Baron had
spent three times as much there as your poor Falleix."
"Let us go round to her box," said Tullia.
"Not if I know it," said Mariette; "she is much too handsome, I will
call on her at home."
"I think myself good-looking enough to risk it," remarked Tullia.
So the much-daring leading dancer went round between the acts and
renewed acquaintance with Esther, who would talk only on general
subjects.
"And where have you come back from, my dear child?" asked Tullia, who
could not restrain her curiosity.
"Oh, I was for five years in a castle in the Alps with an Englishman, as
jealous as a tiger, a nabob; I called him a nabot, a dwarf, for he was
not so big as le bailli de Ferrette.
"And then I came across a banker--from a savage to salvation, as Florine
might say. And now here I am in Paris again; I long so for amusement
that I mean to have a rare time. I shall keep open house. I have five
years of solitary confinement to make good, and I am beginning to do
it. Five years of an Englishman is rather too much; six weeks are the
allowance according to the advertisements."
"Was it the Baron who gave you that lace?"

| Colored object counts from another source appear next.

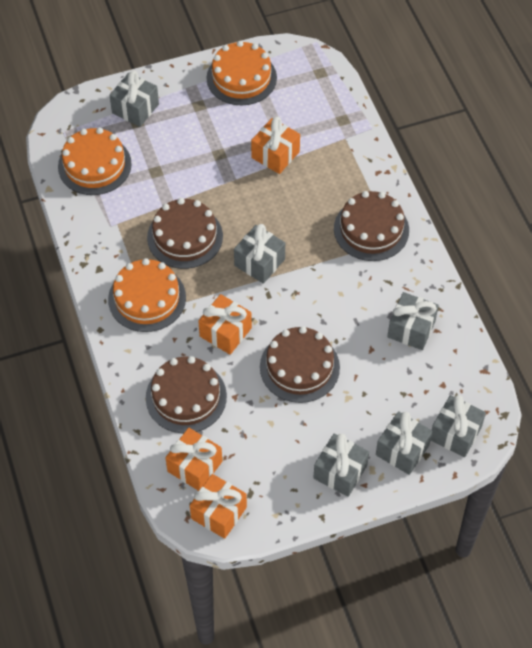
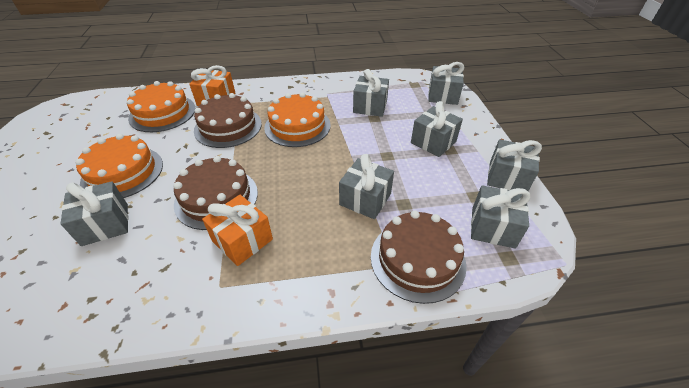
brown cake: 4 -> 3
grey gift: 6 -> 7
orange gift: 4 -> 2

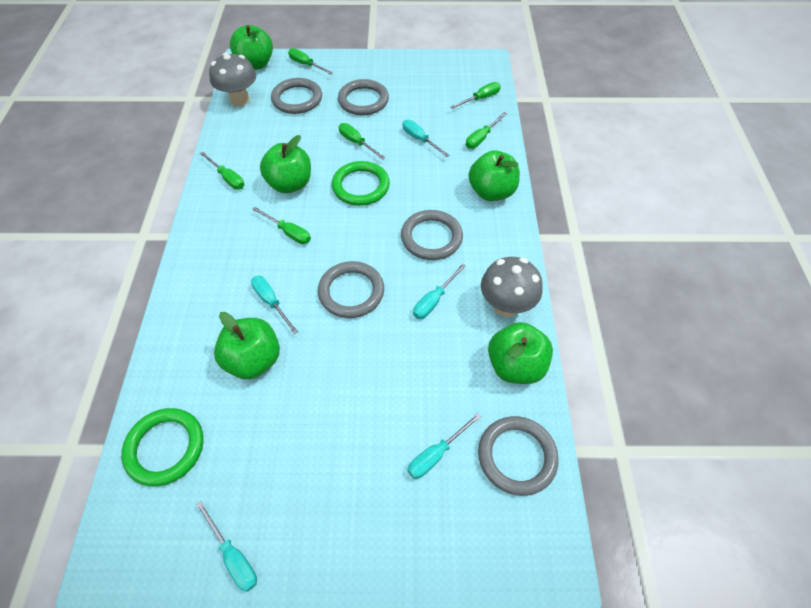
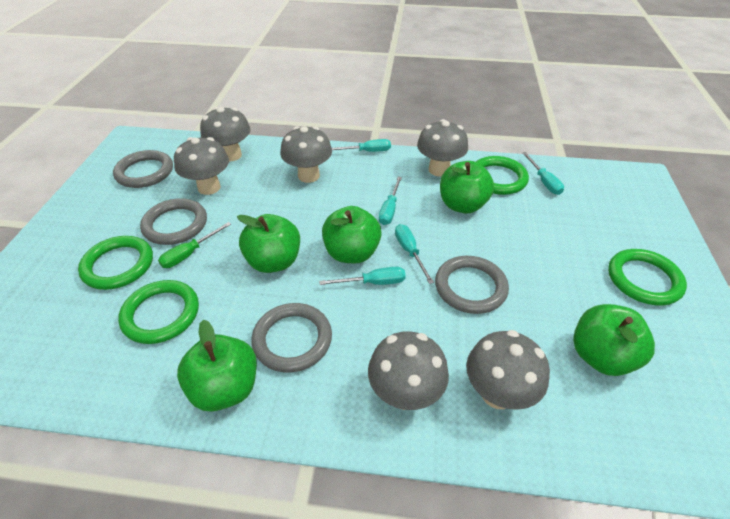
green ring: 2 -> 4
green screwdriver: 6 -> 1
grey mushroom: 2 -> 6
grey ring: 5 -> 4

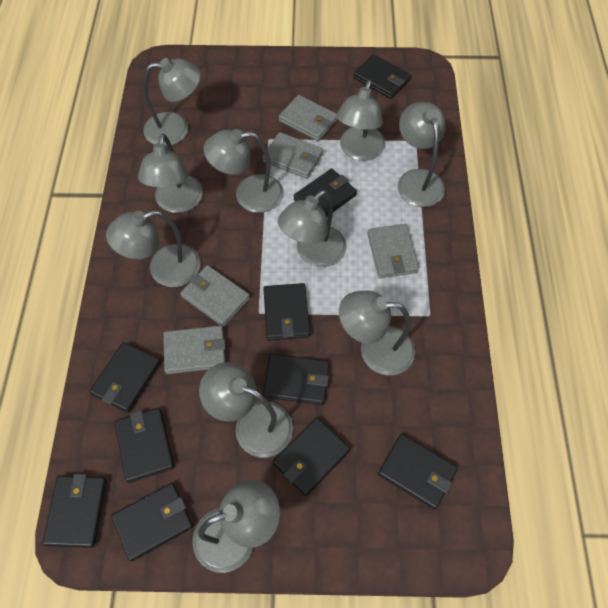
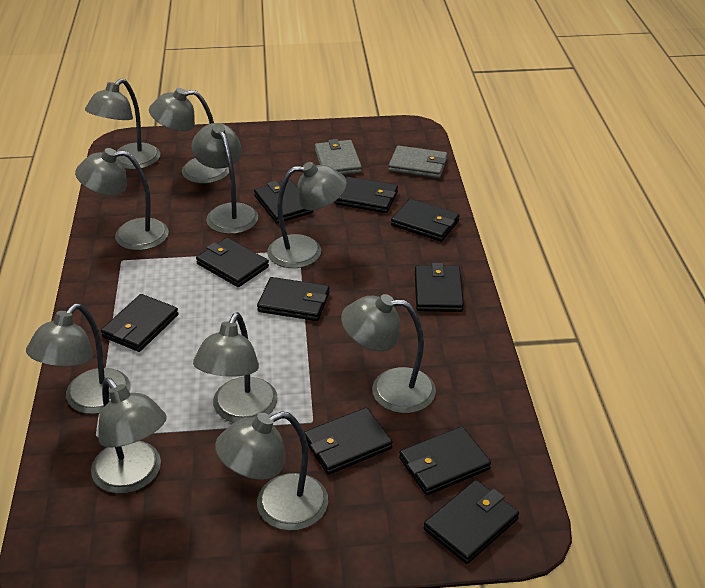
grey wallet: 5 -> 2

"No, it is a relic of the nabob.--What ill-luck I have, my dear! He was
as yellow as a friend's smile at a success; I thought he would be dead
in ten months. Pooh! he was a strong as a mountain. Always distrust men
who say they have a liver complaint. I will never listen to a man who
talks of his liver.--I have had too much of livers--who cannot die. My
nabob robbed me; he died without making a will, and the family turned me
out of doors like a leper.--So, then, I said to my fat friend here, 'Pay
for two!'--You may as well call me Joan of Arc; I have ruined England,
and perhaps I shall die at the stake----"
"Of love?" said Tullia.
"And burnt alive," answered Esther, and the question made her
thoughtful.
The Baron laughed at all this vulgar nonsense, but he did not always
follow it readily, so that his laughter sounded like the forgotten
crackers that go off after fireworks.
We all live in a sphere of some kind, and the inhabitants of every
sphere are endowed with an equal share of curiosity.
Next evening at the opera, Esther's reappearance was the great news
behind the scenes. Between two and four in the afternoon all Paris in
the Champs-Elysees had recognized La Torpille, and knew at last who was
the object of the Baron de Nucingen's passion.